Trois musées sinon rien !

Intéressante exposition au musée Rodin à Paris , sur "Les figures d'Eros - Dessins et aquarelles érotiques". Déjà, rien que le bâtiment dans lequel est installé ce musée vaut la visite. L'hôtel Biron, aux pieds du dôme des Invalides est superbe, et les immenses jardins où l'on peut admirer la Porte de l'Enfer, et d'autres sculptures de ce maître valent le détour. Et l'exposition ? Riche et étrange tout à la fois : des dessins, au coup de crayon sûr, avec des touches d'aquarelle, des femmes alanguies, dans des positions presque plus gynécologiques qu'artistiques, un monde saphique et impudique tout à fait étonnant. Il y a un tel relief dans ces coups de crayon géniaux qu'on dirait... des dessins en trois dimensions ! Ce qui est normal, après tout, pour les oeuvres d'un sculpteur !

Autre présentation, à la Bibliothèque historique de Paris située dans l'hôtel d'Angoulême Lamoignon, en plein coeur du Marais, tout près de la Place des Vosges et du musée Carnavalet. L'exposition, riche de très nombreuses photographie, évoque "Les parisiens du temps de la Commune, 1871", vue au travers de l'objectif d'un photographe amateur de l'époque, Hyppolite Blancard. D'intéressants panneaux racontent l'histoire, du siège de Paris, de la naissance de la Commune, et de sa fin tragique. De bien belles photos, surtout quand on voit le matériel qui a servi à les faire ! Beaucoup de ruines, bien sûr, mais aussi des visages de contemporains, et tout un pan de l'histoire de France souvent bien oublié, qui réapparaît à nos yeux. Une bonne idée aussi, en sourdine, l'audition des chants de l'époque.

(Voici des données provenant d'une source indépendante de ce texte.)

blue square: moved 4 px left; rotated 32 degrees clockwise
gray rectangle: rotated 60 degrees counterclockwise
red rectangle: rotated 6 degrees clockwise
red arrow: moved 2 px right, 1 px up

Enfin, quand on est à deux pas de la Place des Vosges, il ne faut pas manquer d'aller saluer Monsieur Victor Hugo , dans l'appartement qu'il loua de 1832 à 1848. Si le premier étage de la maison est consacré à des expositions temporaires, actuellement, sur Juliette Drouet, le second étage, où il habitait réellement, est libre d'accès. Un peu moins "pire" qu'Hautville House à Guernesey, quant à la lourde décoration d'époque, on y voit des réalisations étonnantes de cet homme qui savait tout faire, et pas seulement écrire de la façon qu'on sait.